According to the SMMT, private buyers still need encouragement to make the switch to electric, as a lack of charging infrastructure is putting them off.  

black car on parking lot during daytime

The government currently aims to have 300,000 public chargers in place by 2030, but as of October just 34,637 have been installed.  

The SMMT says that meeting this target would require 100 new chargers to be installed every day.
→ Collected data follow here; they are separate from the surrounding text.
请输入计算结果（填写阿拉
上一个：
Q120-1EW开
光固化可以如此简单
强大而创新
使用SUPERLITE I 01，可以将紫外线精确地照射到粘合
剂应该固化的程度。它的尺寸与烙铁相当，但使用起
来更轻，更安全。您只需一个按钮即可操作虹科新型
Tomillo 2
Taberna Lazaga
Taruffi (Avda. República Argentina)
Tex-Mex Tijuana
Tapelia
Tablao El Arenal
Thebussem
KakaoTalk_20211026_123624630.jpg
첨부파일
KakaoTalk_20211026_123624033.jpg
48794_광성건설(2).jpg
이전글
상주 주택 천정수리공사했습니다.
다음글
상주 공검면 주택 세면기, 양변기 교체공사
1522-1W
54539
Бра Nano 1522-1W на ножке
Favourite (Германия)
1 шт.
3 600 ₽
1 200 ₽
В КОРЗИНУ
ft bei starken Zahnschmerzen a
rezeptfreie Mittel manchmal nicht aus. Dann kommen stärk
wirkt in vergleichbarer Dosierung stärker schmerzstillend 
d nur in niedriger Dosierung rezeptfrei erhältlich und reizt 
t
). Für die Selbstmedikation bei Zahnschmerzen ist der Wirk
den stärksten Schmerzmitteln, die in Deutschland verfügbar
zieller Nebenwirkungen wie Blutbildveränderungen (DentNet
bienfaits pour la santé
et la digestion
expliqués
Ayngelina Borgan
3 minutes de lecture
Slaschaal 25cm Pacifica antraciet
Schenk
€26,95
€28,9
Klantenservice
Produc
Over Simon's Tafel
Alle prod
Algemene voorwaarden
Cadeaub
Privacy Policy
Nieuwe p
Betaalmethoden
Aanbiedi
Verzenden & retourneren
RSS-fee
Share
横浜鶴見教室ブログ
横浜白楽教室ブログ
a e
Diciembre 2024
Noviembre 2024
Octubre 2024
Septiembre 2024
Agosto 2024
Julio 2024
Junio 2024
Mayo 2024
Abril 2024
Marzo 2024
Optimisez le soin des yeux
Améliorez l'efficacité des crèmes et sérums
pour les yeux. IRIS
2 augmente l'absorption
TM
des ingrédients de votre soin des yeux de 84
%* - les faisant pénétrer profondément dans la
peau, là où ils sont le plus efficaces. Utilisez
The current rate is around 23 per day.  

This is on the lower end of what could be required, as the EV Infrastructure Strategy found the UK could require up to 720,000 chargepoints. 

Chancellor Jeremy Hunt’s recent decision to introduce a vehicle tax to EVs could also put off prospective buyers and rising energy bills also remains barrier to their adoption.  

The SMMT suggests accelerated investment in EV infrastructure could give consumers confidence in going electric and to support the growth of the industry.  

In other news, the total sales of new cars saw a dip in 2022, falling –2% and missing out 1.61 million registrations.  

Mike Hawes, SMMT Chief Executive, said: ‘The automotive market remains adrift of its pre-pandemic performance but could well buck wider economic trends by delivering significant growth in 2023.  

‘To secure that growth – which is increasingly zero emission growth – government must help all drivers go electric and compel others to invest more rapidly in nationwide charging infrastructure.  

‘Manufacturers’ innovation and commitment have helped EVs become the second most popular car type. However, for a nation aiming for electric mobility leadership, that must be matched with policies and investment that remove consumer uncertainty over switching, not least over where drivers can charge their vehicles.’